The Brilliance of the Theatre of the Absurd

September 22, 2012

Since reading Rosencrantz and Guildenstern are Dead, I’ve considered how fitting the absurdist metaphor of life as a play is. Particularly in terms of free will, confusion, and realization. It’s nothing new to Shakespeare and others who’ve made the comparison, but it wasn’t one I identified with until Tom Stoppard’s play. It’s the kind of metaphor that gives you a different perspective on reality and living. But after reading Kierkegaard–a writer with with works like none other before him–I saw another dimension to the brilliance of the metaphor of life as a play.

Kierkegaard articulates the relationship of the self that relates to itself , and the sudden self-awareness when a person realizes she is a self that relates to herself. The dual nature of the self, how it is a first-person experiencer and a third-person observer, can be seen whenever you reflect on a past action of yours and why you did what you did. The farther back the action and the more different that past self is from your present self, you can see how looking at yourself is like looking at another person with the additional access of knowledge of having been the experiencer. Even in emotion, you may notice the first-person experience of the emotion and the  third-person awareness of your emotional state. A degree of self-consciousness is therefore natural to us, but there are greater levels of awareness of ones self: of one’s own psychology, of his desires, of his true knowledge, of his inabilities, of the strength of his will, of his actions, of his true nature. If you ask Kierkegaard and I, the majority of people go with the flow of things without stepping outside themselves to examine themselves, to question themselves–much less to realize their selves as self-relating. For the one who has realized this, even then he may lapse back into absorption of his first-person self or lose himself in an external endeavor.* Says Kierkegaard:

“While one sort of despair plunges wildly into the infinite and loses itself, a second sort permits itself as it were to be defrauded by “the others.” By seeing the multitude of men about it, by getting engaged in all sorts of worldly affairs, by becoming wise about how things go in this world, such a man forgets himself, forgets what his name is (in the divine understanding of it)…finds it too venturesome a thing to be himself.”

→ STORED DATA
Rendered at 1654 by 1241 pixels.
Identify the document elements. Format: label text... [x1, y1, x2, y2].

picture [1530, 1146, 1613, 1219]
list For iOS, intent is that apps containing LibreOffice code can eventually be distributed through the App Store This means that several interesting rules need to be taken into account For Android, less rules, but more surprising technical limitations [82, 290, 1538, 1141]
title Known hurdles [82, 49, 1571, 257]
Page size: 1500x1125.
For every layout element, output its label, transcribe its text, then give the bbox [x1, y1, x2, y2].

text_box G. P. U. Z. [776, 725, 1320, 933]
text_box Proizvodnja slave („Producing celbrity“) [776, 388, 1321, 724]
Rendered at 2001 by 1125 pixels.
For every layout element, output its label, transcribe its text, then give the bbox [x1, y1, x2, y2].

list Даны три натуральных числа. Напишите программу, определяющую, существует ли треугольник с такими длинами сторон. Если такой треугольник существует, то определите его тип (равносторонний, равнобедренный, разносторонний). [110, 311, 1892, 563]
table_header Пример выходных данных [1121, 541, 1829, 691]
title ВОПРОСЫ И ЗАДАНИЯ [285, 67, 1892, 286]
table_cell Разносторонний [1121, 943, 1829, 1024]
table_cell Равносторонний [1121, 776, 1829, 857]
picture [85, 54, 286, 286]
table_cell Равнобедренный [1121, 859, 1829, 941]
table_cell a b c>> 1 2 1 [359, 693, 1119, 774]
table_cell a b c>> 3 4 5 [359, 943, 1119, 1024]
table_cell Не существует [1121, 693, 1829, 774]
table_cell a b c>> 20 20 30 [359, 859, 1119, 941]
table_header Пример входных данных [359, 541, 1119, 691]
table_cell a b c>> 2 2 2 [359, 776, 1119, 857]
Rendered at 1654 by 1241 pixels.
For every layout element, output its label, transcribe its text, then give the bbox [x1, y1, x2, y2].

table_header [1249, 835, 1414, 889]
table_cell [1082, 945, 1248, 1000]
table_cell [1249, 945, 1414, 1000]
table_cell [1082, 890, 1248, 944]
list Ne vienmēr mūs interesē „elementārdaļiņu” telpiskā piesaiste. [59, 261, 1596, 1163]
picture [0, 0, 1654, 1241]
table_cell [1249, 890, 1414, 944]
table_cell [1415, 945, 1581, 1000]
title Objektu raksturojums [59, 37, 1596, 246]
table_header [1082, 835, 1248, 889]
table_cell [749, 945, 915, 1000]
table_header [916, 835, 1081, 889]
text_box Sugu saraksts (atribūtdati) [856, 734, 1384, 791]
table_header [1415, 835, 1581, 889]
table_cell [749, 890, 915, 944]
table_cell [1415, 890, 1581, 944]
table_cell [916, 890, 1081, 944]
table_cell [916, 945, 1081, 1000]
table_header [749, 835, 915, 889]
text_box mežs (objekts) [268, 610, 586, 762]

→ PROBLEM 1
Output the records as a numbered list with blank lines left out. Begin at their first line and stop after the line that contains "picture [1530, 1146, 1613, 1219]".
→ PROBLEM 2
Write what comes next in the essay on the Theatre of the Absurd, picking up after the Kierkegaard quotation.
The records are unrelated to the essay on the Theatre of the Absurd.

→ EXERCISE OUTPUT 1
1. Rendered at 1654 by 1241 pixels.
2. Identify the document elements. Format: label text... [x1, y1, x2, y2].
3. picture [1530, 1146, 1613, 1219]

→ EXERCISE OUTPUT 2
And as he notes, such a person often does not realize he isn’t himself. It’s not a matter of seeming confidence, it’s a matter of how much third-person reflection takes place. A third-person reflection of the self and the world and one’s relationship to it.

In a play, the characters are immersed in the world they are in. The viewer and actor are separated by worlds, with actor caught up in his world, unaware he is in a play. And for some, perhaps this is some of the intrigue of the story: not just empathizing with the actor but being the one outside the action and in the know. The character is “caught up in things” while the audience watches on, seeing what he doesn’t see; namely, his life in the third perspective and the other goings-on in his world, much to his unawares. But when the character begins to wonder if he has any control in the course of the play,  as in Rosencrantz and Guildenstern are Dead, he wants to step back and see what the whole thing looks like. He wants to see where he is in the scheme of things. Thus, as the self becomes a self-relating self, the play becomes a self-relating play when the play includes the actor given the opportunity to realize he is in a play. Depending on the flavor of absurdist theatre and your response to it you could see this as freedom or helplessness. When you realize your being in life is like  finding yourself on the stage for an unknown amount of time without directions, you may have no choice in the unfolding of the plot or what happens around or to you–but you do have a choice.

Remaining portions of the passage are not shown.